Большие глаза Цезаря сужаются в две маленькие посверкивающие щелочки, он чувствует себя юным и глупым, и ему нестерпимо стыдно за это. А ведь он так старается не давать воли чувствам! Кажется, неважно у него выходит. Достаточно было столкнуться с первой же ситуацией, в которой непонятно, как поступать, и вот он уже орет на слуг, будто капризный испорченный ребенок, требующий, чтобы его кормили сладким льдом в душный летний день. Ну, не позорно ли это?!
– Юпитер, ты сердишься, значит, ты не прав, – добивает его Косма с достоинством сенатского оратора.

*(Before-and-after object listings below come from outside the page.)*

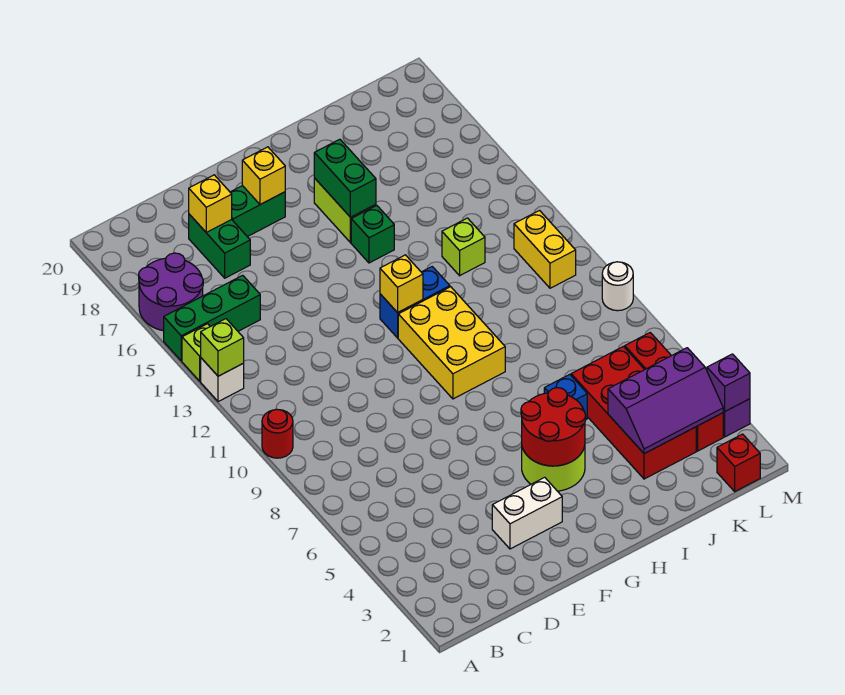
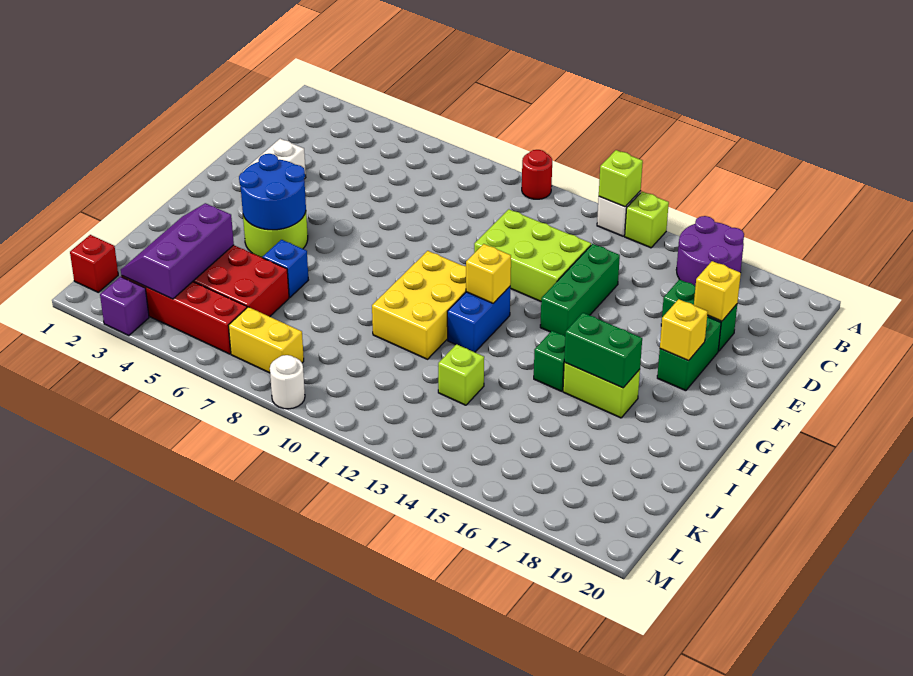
green 1x3 brick [164,275,260,361] -> green 1x3 brick moved to [540,244,620,336]
none -> lime 2x3 brick [474,209,591,302]
red 2x2 round brick [521,388,586,466] -> blue 2x2 round brick [239,154,306,230]
yellow 2x3 brick [398,287,505,399] -> yellow 2x3 brick turned to [372,251,466,359]
yellow 1x2 brick [514,211,576,288] -> yellow 1x2 brick moved to [228,307,304,373]
purple 1x1 brick [707,354,750,412] -> none

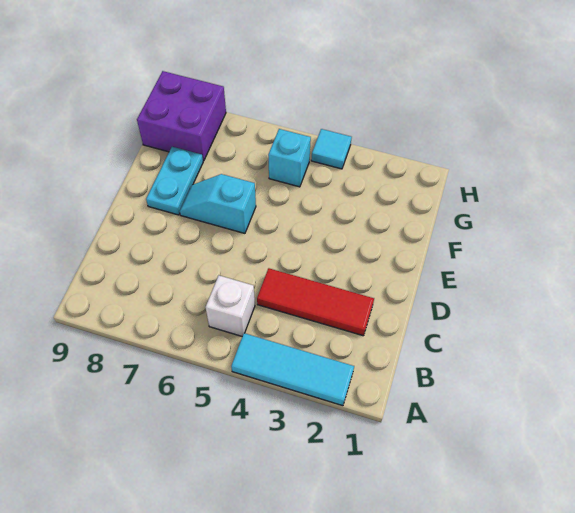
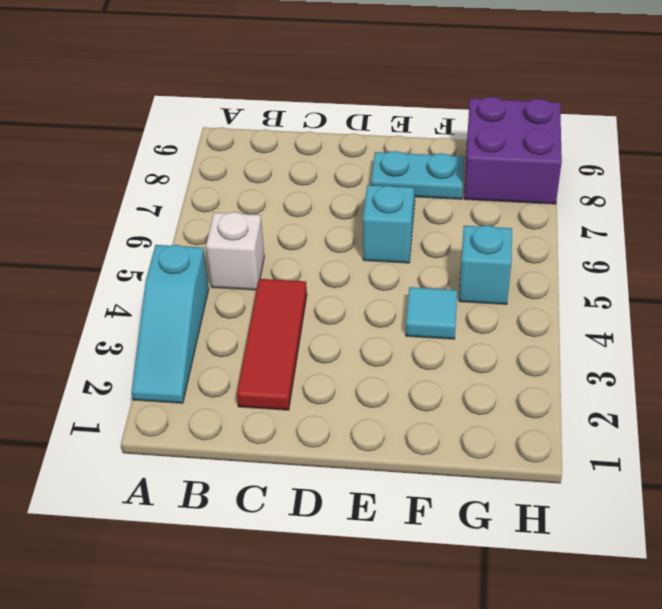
cyan 1x3 tile [231,333,354,406] -> cyan 1x3 slope [132,245,209,403]
cyan 1x1 tile [311,129,352,169] -> cyan 1x1 tile moved to [406,287,457,339]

Цезарь запускает в него пустым кубком.
Золотым, изукрашенным драгоценными каменьями кубком, одним из многочисленных роскошных подарков царя. Ах, как щедр к нему государь Вифинии!
Но ведь Никомед Филопатр очень богат, подобный дар для него ничтожен. Он может осыпать римского посланника дождем из кубков и ни капли не обеднеть. В его стране есть множество и золота, и серебра, и других сокровищ, и все привержены избыточной восточной роскоши, намасленной и задрапированной в шелка. Даже бедняки носят узорную одежду, женщины бренчат ожерельями и браслетами, будто римские плясуньи, а мужчины сурьмят глаза и брови и заплетают бороды в косицы, унизывая их бусинами и жемчужинами.
Царь носит по перстню на каждом пальце, кожа натерта ароматической мазью, приторный запах которой бьет в нос, когда Цезарь склоняется, чтобы приложиться губами к холеной руке. Гордый римский гражданин не должен так поступать, но тут свои обычаи, ему сказали, что царю будет приятно, и, кажется, Никомеду стало слишком приятно…
– Я поставлю обратно на стол, с твоего позволения. – Косма, ловко увернувшись от броска, подбирает упавший кубок с мягкого персидского ковра, устилающего цветастый мозаичный пол. – Какие будут на сегодня приказания, доминус? Приготовить тебе прохладную ванну?
– Пошел вон! – вопит Цезарь, теряя всякое самообладание, и раб удаляется, согнувшись в поклоне, но с тем же язвительным выражением на физиономии.